Frédéric Ozanam was passionate and steadfast in his commitment to social reform, but he too experienced moments of despondency, when the sheer depth of injustice seemed insurmountable. Writing in 1835 to his lifelong friend Léonce Curnier, he expressed despair at his own feelings of exhaustion and powerlessness in the face of the grinding poverty and unjust economic conditions that surrounded him. Yet he also wrote of the inspiration and hope he drew from others who stood in solidarity with the poor and who, through their numerous everyday actions, demonstrated the unconquerable power of ‘that luminous faith, that overflowing charity, that courageous hope which beats in souls’.

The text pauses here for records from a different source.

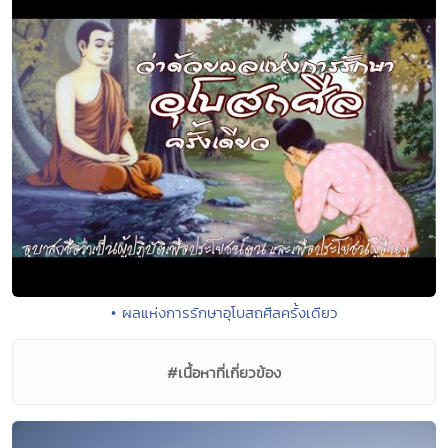
• ผลแห่งการรักษาอุโบสถศีลครั้งเดียว
#เนื้อหาที่เกี่ยวข้อง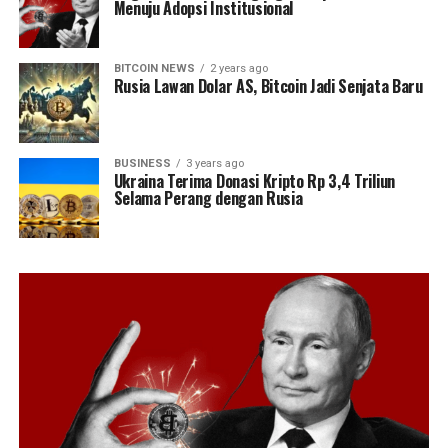
Menuju Adopsi Institusional
BITCOIN NEWS
2 years ago
Rusia Lawan Dolar AS, Bitcoin Jadi Senjata Baru
BUSINESS
3 years ago
Ukraina Terima Donasi Kripto Rp 3,4 Triliun
Selama Perang dengan Rusia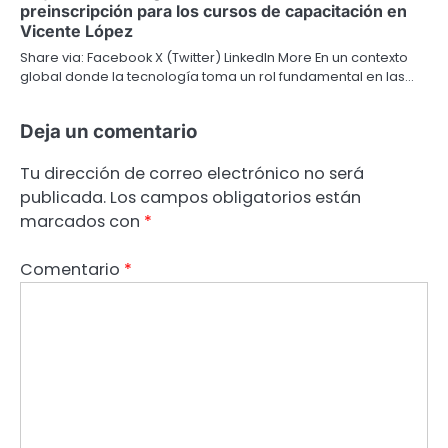
preinscripción para los cursos de capacitación en
Vicente López
Share via: Facebook X (Twitter) LinkedIn More En un contexto
global donde la tecnología toma un rol fundamental en las…
Deja un comentario
Tu dirección de correo electrónico no será
publicada.
Los campos obligatorios están
marcados con
*
Comentario
*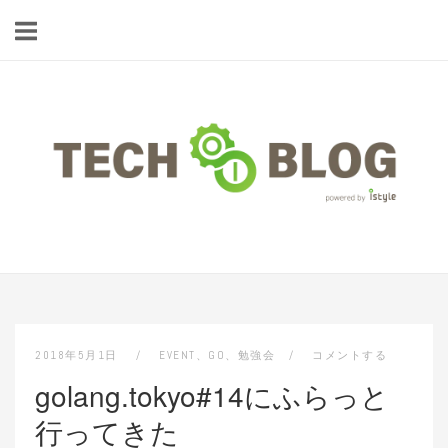
コ
ン
テ
ン
ツ
ホ
へ
ー
ス
ム
キ
ッ
プ
2018年5月1日
EVENT
、
GO
、
勉強会
コメントする
golang.tokyo#14にふらっと
行ってきた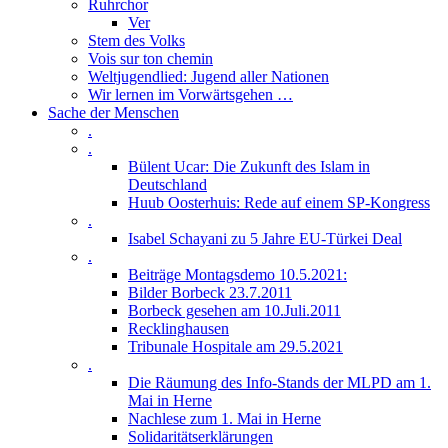
Ruhrchor
Ver
Stem des Volks
Vois sur ton chemin
Weltjugendlied: Jugend aller Nationen
Wir lernen im Vorwärtsgehen …
Sache der Menschen
.
.
Bülent Ucar: Die Zukunft des Islam in
Deutschland
Huub Oosterhuis: Rede auf einem SP-Kongress
.
Isabel Schayani zu 5 Jahre EU-Türkei Deal
.
Beiträge Montagsdemo 10.5.2021:
Bilder Borbeck 23.7.2011
Borbeck gesehen am 10.Juli.2011
Recklinghausen
Tribunale Hospitale am 29.5.2021
.
Die Räumung des Info-Stands der MLPD am 1.
Mai in Herne
Nachlese zum 1. Mai in Herne
Solidaritätserklärungen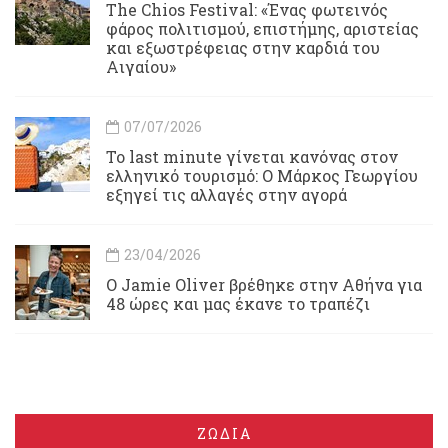
Τhe Chios Festival: «Ένας φωτεινός
φάρος πολιτισμού, επιστήμης, αριστείας
και εξωστρέφειας στην καρδιά του
Αιγαίου»
07/07/2026
Το last minute γίνεται κανόνας στον
ελληνικό τουρισμό: Ο Μάρκος Γεωργίου
εξηγεί τις αλλαγές στην αγορά
23/04/2026
Ο Jamie Oliver βρέθηκε στην Αθήνα για
48 ώρες και μας έκανε το τραπέζι
ΖΩΔΙΑ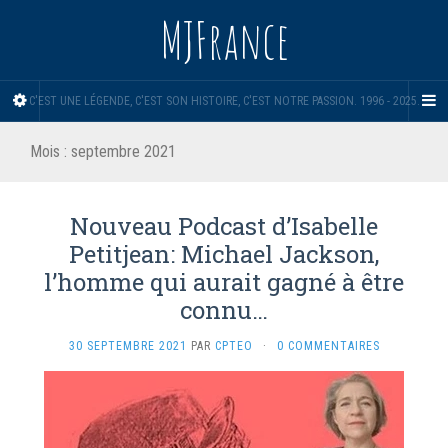
MJFrance
C'EST UNE LÉGENDE, C'EST SON HISTOIRE, C'EST NOTRE PASSION. 1996 - 2025.
Mois :
septembre 2021
Nouveau Podcast d’Isabelle
Petitjean: Michael Jackson,
l’homme qui aurait gagné à être
connu…
30 SEPTEMBRE 2021
PAR
CPTEO
·
0 COMMENTAIRES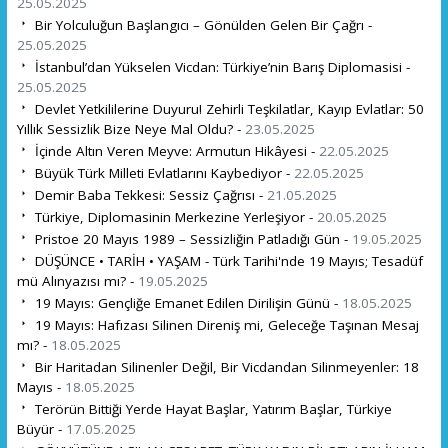
25.05.2025
Bir Yolculuğun Başlangıcı – Gönülden Gelen Bir Çağrı -
25.05.2025
İstanbul’dan Yükselen Vicdan: Türkiye’nin Barış Diplomasisi -
25.05.2025
Devlet Yetkililerine Duyuru! Zehirli Teşkilatlar, Kayıp Evlatlar: 50
Yıllık Sessizlik Bize Neye Mal Oldu? -
23.05.2025
İçinde Altın Veren Meyve: Armutun Hikâyesi -
22.05.2025
Büyük Türk Milleti Evlatlarını Kaybediyor -
22.05.2025
Demir Baba Tekkesi: Sessiz Çağrısı -
21.05.2025
Türkiye, Diplomasinin Merkezine Yerleşiyor -
20.05.2025
Pristoe 20 Mayıs 1989 – Sessizliğin Patladığı Gün -
19.05.2025
DÜŞÜNCE • TARİH • YAŞAM - Türk Tarihi'nde 19 Mayıs; Tesadüf
mü Alınyazısı mı? -
19.05.2025
19 Mayıs: Gençliğe Emanet Edilen Dirilişin Günü -
18.05.2025
19 Mayıs: Hafızası Silinen Direniş mi, Geleceğe Taşınan Mesaj
mı? -
18.05.2025
Bir Haritadan Silinenler Değil, Bir Vicdandan Silinmeyenler: 18
Mayıs -
18.05.2025
Terörün Bittiği Yerde Hayat Başlar, Yatırım Başlar, Türkiye
Büyür -
17.05.2025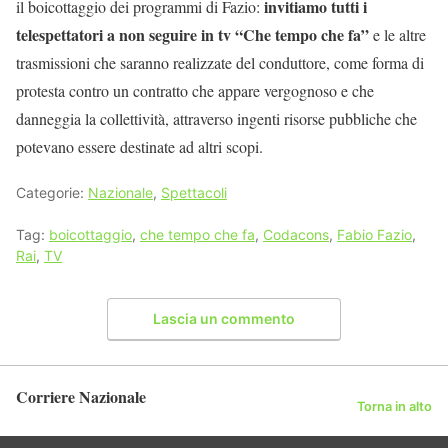
invitiamo tutti i
il boicottaggio dei programmi di Fazio:
telespettatori a non seguire in tv “Che tempo che fa”
e le altre
trasmissioni che saranno realizzate del conduttore, come forma di
protesta contro un contratto che appare vergognoso e che
danneggia la collettività, attraverso ingenti risorse pubbliche che
potevano essere destinate ad altri scopi.
Categorie:
Nazionale
,
Spettacoli
Tag:
boicottaggio
,
che tempo che fa
,
Codacons
,
Fabio Fazio
,
Rai
,
TV
Lascia un commento
Corriere Nazionale
Torna in alto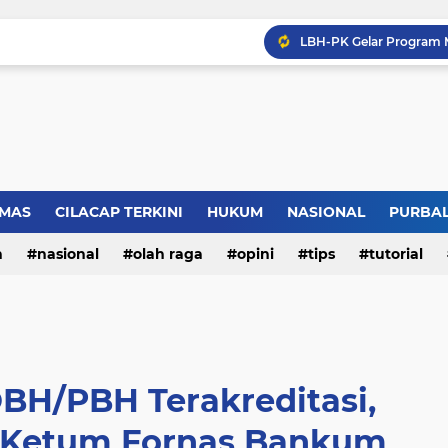
LBH Perisai Kebenaran 
MAS
CILACAP TERKINI
HUKUM
NASIONAL
PURBA
n
nasional
olah raga
opini
tips
tutorial
BH/PBH Terakreditasi,
 Ketum Fornas Bankum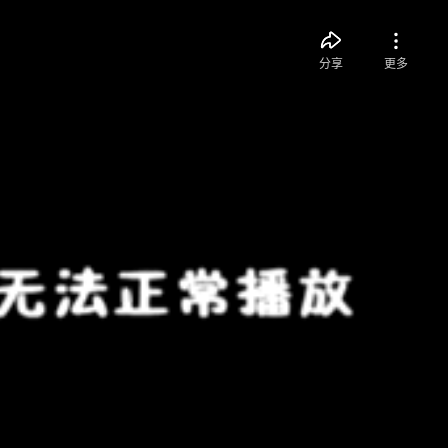
分享
更多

As we reach the end of 2018, that ‘courageous hope’ that Ozanam wrote of continues to animate the work of our members. As the Australian Catholic Social Justice Council has observed:
To act is to hope. Despite the presence of much personal and communal suffering in the world, and despite frequent feelings of doubt and powerlessness, most people continue to act in loving, courageous and compassionate ways.
Such loving, courageous and compassionate acts are apparent in the everyday work of the Society—through the material assistance our Conference members provide to people in their homes with Home Visitation, and the support our volunteers offer to our companions living on the streets through our night patrol and food vans. Every day we are privileged to meet people who are deeply loving, courageous against the odds, determined and often ingenious in working out how to make ends meet in their daily battle to survive below the poverty line.
The St Vincent de Paul Society is a global network of love joined in the effort to prevent the conditions that cause poverty and homelessness on a massive scale across the world. The movement to eliminate modern slavery, which is featured in this edition, highlights the importance of looking both at home and beyond our shores to transform the structures leading to exploitation and injustice.
As many of us take a moment to reflect during Christmas and the New Year, may I take this opportunity to thank all our members, volunteers, staff and supporters across Australia for putting love and hope at the heart of your work as Vincentians.
Graham West is National President of the St Vincent de Paul Society National Council of Australia.